## Consigne de travail A:
Relevez tous les pseudonymes de Karen Blixen cités dans le texte sur Karen Blixen ci-dessous.
## Consigne de travail B:
Répondez à ces questions d'après le texte sur Karen Blixen ci-dessous, une réponse par ligne :
(i) En quelle année le roman a-t-il été publié ?
(ii) Entre quelles années s'étendent les 17 années passées au Kenya ?
(iii) Sur quel point Blixen négocie-t-elle avec le grand chef Kinanjui, à titre d'exemple ?
## Consigne de travail C:
Prolongez le texte sur La Ferme africaine de Karen Blixen ci-dessous à partir de sa dernière phrase.

## Texte fourni:
───
Chaque mois, comme je le fais pour le cinéma (dans les 10 premiers jours) et comme je le fais pour la musique (vers le milieu) je vous parle littérature.
Littérature qui m'a séduit, marqué, et je tente de vous tenter à lecture.
Lire c'est beaucoup mon métier (traducteur). Je ne considère jamais vraiment que c'est travailler. C'est une manière différente de respirer. Naturel. C'est explorer de nouvelles réalités. L'espionner. La découvrir. Apprendre. On ne cesse jamais d'apprendre tant qu'on respire.
Lire c'est inspirer très fort et vivre.
Karen Blixen respirait très fort.
LA FERME AFRICAINE de KAREN BLIXEN
Karen Christentze Dinesen a été une femme extraordinaire. Une femme de lettres danoise de grande importance. Une femme importante pour les britanniques aussi, et très impliquée dans les colonies en Afrique au début du 20ème siècle. Femme nettement en avance sur son époque, pleine d'énergie de projets, d'ambitions, d'idées, femme forte dans un monde dominé d'hommes à une époque où être femme n'était qu'être second violon.
Blixen a écrit sous de multiples pseudonymes. Osceola, Pierre Andrézel, Isak Dinesen.
C'est sous le pseudonyme de Isak Dinesen, que la baronne a publié, en 1937, son roman qui sera adapté en 1984 par Sidney Pollack et largement oscarisé par la suite.
Le livre raconte les 17 années que Blixen a passé dans les colonies britanniques, au Kenya. Entre 1913 et 1930. Sans réelles chronologies, au début, chroniquant les tribulations de la plantation de café qu'elle opérera d'abord avec son époux, duquel elle se séparera, ce qui la fera gérer la plantation, qui devait être une ferme laitière avant que son époux ne change d'idée, seule. Mais elle fera aussi la rencontre du chasseur et aventurier Denys Finch Hatton, un britannique très près des Africains. Africains que nous découvrons beaucoup aussi, au travers du livre. En particulier le cuisinier avec lequel Blixen noue une relation particulière.
Hatton devient son amant, après le divorce, et on découvre aussi le grand chef Kinanjui avec lequel elle négocie souvent les choses les plus élémentaires comme l'éducation des enfants. Elle gagnera son point. On leur enseignera la lecture.
───
## Données enregistrées:
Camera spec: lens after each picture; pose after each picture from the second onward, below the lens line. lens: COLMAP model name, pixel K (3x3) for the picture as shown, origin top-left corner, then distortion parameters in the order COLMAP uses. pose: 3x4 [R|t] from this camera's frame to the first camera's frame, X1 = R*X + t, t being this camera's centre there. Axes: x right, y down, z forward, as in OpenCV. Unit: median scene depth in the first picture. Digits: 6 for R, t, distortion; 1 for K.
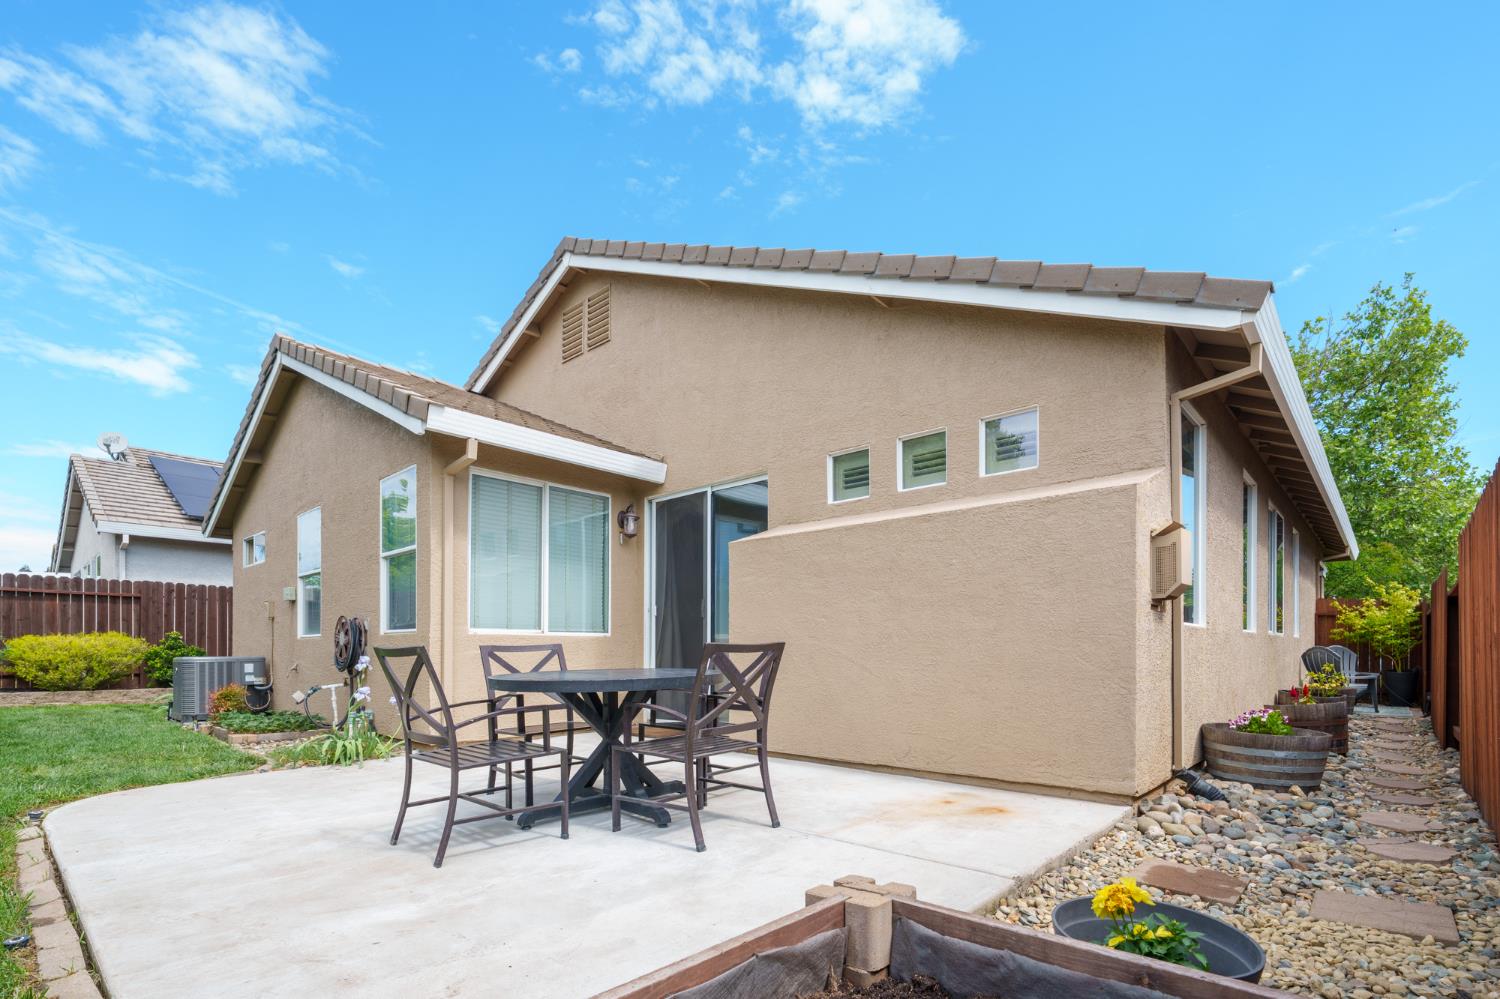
lens RADIAL K [[701.6, 0, 787.3], [0, 701.6, 659.2], [0, 0, 1]] dist [-0.000245, 0.001324]
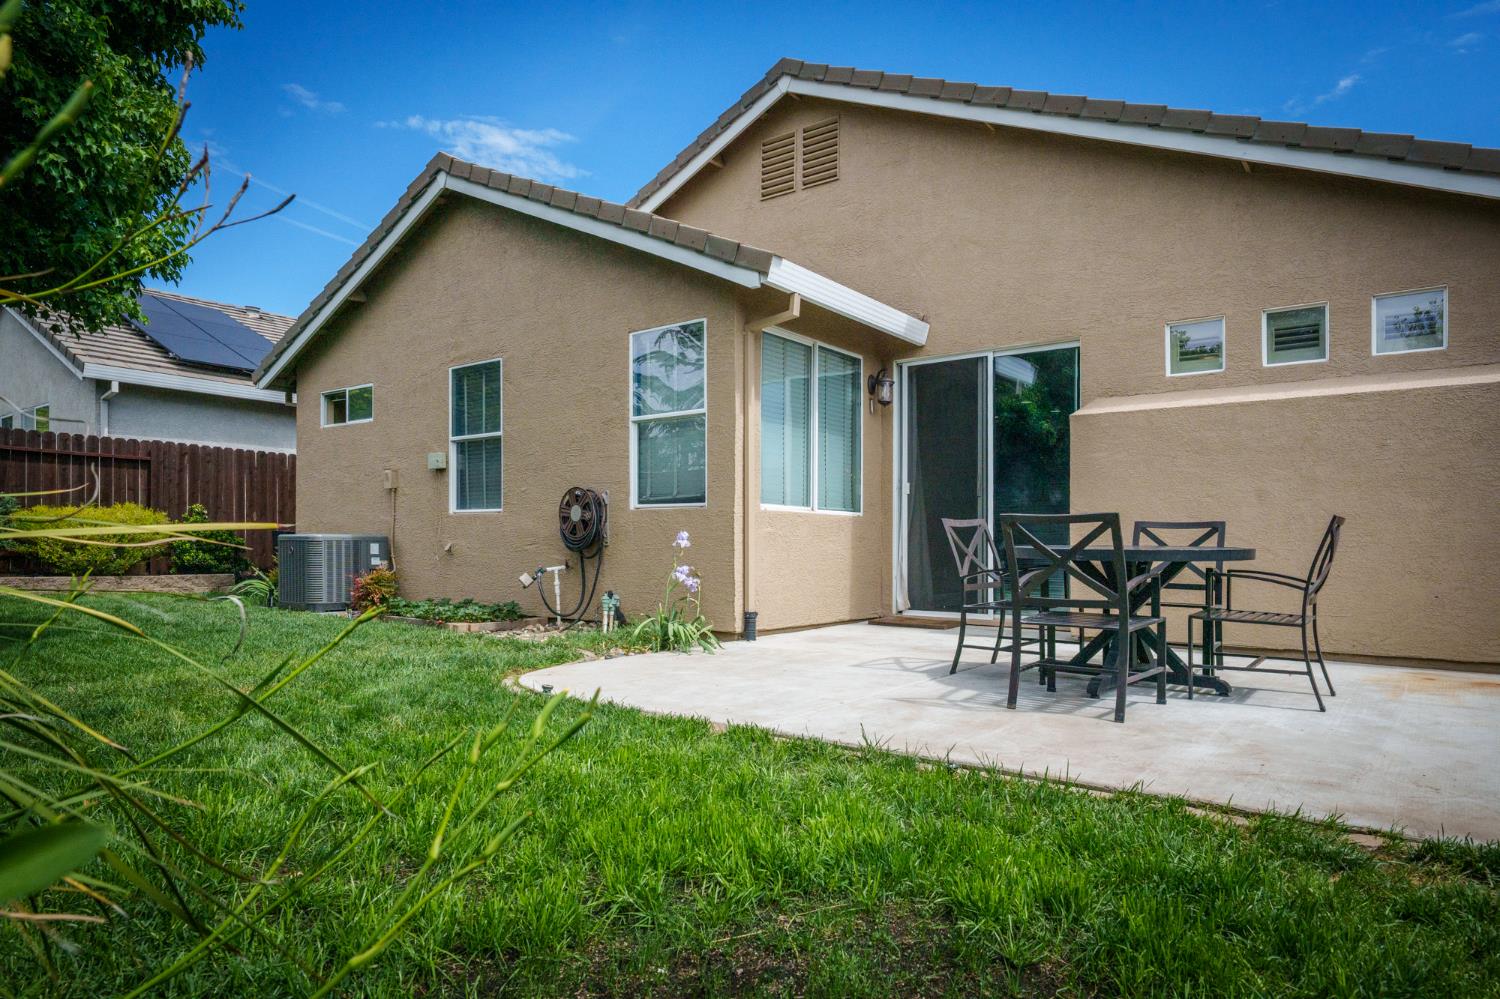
───
## Réponse attendue A:
Osceola, Pierre Andrézel, Isak Dinesen

## Réponse attendue B:
(i) En 1937.
(ii) Entre 1913 et 1930.
(iii) L'éducation des enfants.

## Réponse attendue C:
Blixen couvre aussi, dans une chronique plus près du récit, le passage dans les colonies d'Edward, le prince-de-Galles, en 1928, un événement majeur dans l'histoire du Kenya, le gouverneur obligeant même le repavage de certaines rue en prévision de la visite.
Blixen, avec sa vision candide, parfois naïvement raciste, a gagné le respect des Africains sur place, ceux-ci se tournant régulièrement vers elle afin de solutionner les conflits internes.
Blixen sera fascinée par l'amour de sa vie, Hatton, un homme si imprégné de la région et de ses gens qu'il pouvait s'y intégrer en tout temps, tout en restant totalement libre. Ça compliquera aussi sa relation avec lui quand elle s'attendra à légèrement plus d'attention de sa part et à un engagement sacré par les liens du mariages, ce que Hatton, trop indépendant, refuse. Il est accepté de croire que le bébé dont elle fera une fausse couche avait été conçu avec Hatton.
Blixen couvre aussi, dans son livre, deux procès locaux, le premier se penchant sur le cas d'un jeune garçon ayant tuer par mégarde un camarade en plus d'en viser d'autres au fusil, ne plaçant jamais l'enfant en prison, mais passant de longs jours à examiner tout ce que son père devrait donner à la famille de la victime en compensation. L'éthique y est sous la loupe d'un point de vue occidental. Le second procès se penchant sur le cas d'un européen, accusé d'être responsable par négligence, de la mort d'un de ses servants africains, jugé par lui, désobéissant.
Les deux causes opposant deux mondes mal équilibrés.
Suite au large succès du film, le livre a été parfois rebaptisé Out of Africa, du titre d'un de ses poèmes, et on a "restructuré" plusieurs passages, afin que le chronique soit plus "unie".
À lire comme un journal de séjour africain entre 1913 et 1931, du point de vue des colonies britanniques.
Et du point de vue de son coeur.
Qu'elle avait gros comme le continent.
(Blixen est aussi l'auteure de la nouvelle, adaptée en film en 1988, et Oscar du meilleur film étranger: Le Festin de Babette)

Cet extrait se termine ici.